Средства ГОЗ – это медицинское, санитарно-хозяйственное, специальное имущество и оборудование, санитарный и иной транспорт. Комплектование формирований и учреждений ГОЗ медицинским имуществом и оборудованием осуществляется за счет:
- текущего снабжения, то есть имущества повседневного обеспечения УЗ в мирное время;
- имущества мобилизационного резерва, содержащегося на складах медицинских центров (МЦ) «Резерв» и получаемого на основании задания по развертыванию формирований и учреждений ГОЗ, дополнительных специализированных больничных коек, развертывания коек для лечения раненых и пораженных от оружия массового поражения по предъявлению доверенностей, заверенных руководителем органа управления здравоохранением субъекта РФ;
- медицинского имущества оперативно-тактического резерва, создаваемого УЗ согласно плану на случай возникновения ЧС мирного времени.
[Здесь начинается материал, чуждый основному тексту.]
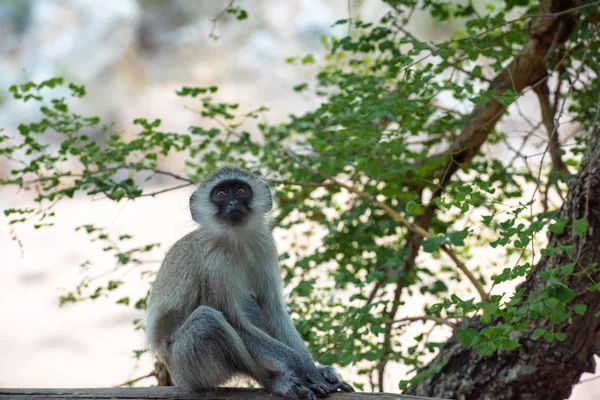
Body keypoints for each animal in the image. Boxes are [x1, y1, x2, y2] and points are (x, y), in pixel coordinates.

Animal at [146, 164, 354, 398]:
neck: (236, 239)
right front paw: (302, 368)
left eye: (241, 191)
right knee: (208, 321)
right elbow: (235, 322)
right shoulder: (212, 262)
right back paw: (274, 382)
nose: (233, 204)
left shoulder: (264, 243)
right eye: (221, 194)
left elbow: (273, 309)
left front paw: (312, 369)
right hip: (186, 367)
В основу создания, комплектования и обучения сил и средств ГОЗ положены следующие основные принципы:
1. Территориально-производственный – органы управления, формирования и учреждения ГОЗ создаются на базе существующих в мирное время территориальных органов управления и учреждений здравоохранения с максимальным использованием людских и материальных ресурсов.
2. Универсализма подготовки – органы управления, формирования и учреждения ГОЗ готовятся к реальной работе во всех возможных очагах массового поражения (ядерном, химическом, биологическом, механическом, термическом, комбинированном и др.).
3. Функционального предназначения – формирования и учреждения ГОЗ предназначаются для оказания определенного вида и свойственного ему объема медицинской помощи раненым и больным из числа гражданского населения, пострадавшего в ходе военных действий или вследствие этих действий.
Основные принципы организации оказания медицинской помощи пораженным и больным в системе ГО представлены на рис. 9:
Основные принципы
организации
медицинской помощи
в системе
гражданской обороны
Создание
формирований и учреждений ГОЗ на базе
УЗ мирного времени Двухэтапное
оказание медицинской помощи и лечение
раненых и пораженных
Привлечение
сил и средств ведомственных УЗ к
медицинскому обеспечению раненых и
пораженных
Осуществление
медицинской сортировки раненым и
пораженным на каждом этапе медицинской
эвакуации
Маневр
силами и средствами ГОЗ Приближение
медицинской помощи к пораженным
Рис. 9. Основные принципы организации медицинской помощи в системе гражданской обороны
Формирования ГО, создаваемые в интересах здравоохранения подразделяются на 3 группы:
1. Объектовые формирования, создаются в учреждениях и организациях немедицинского профиля и предназначаются для оказания первой медицинской помощи (ПМП) и проведения простейших санитарно-гигиенических и противоэпидемических мероприятий. К ним относятся санитарные посты (СП), санитарные дружины (СД), отряды санитарных дружин (ОСД). В их состав не включаются лица, имеющие медицинское образование, а также студенты старших курсов высших и средних медицинских образовательных учреждений.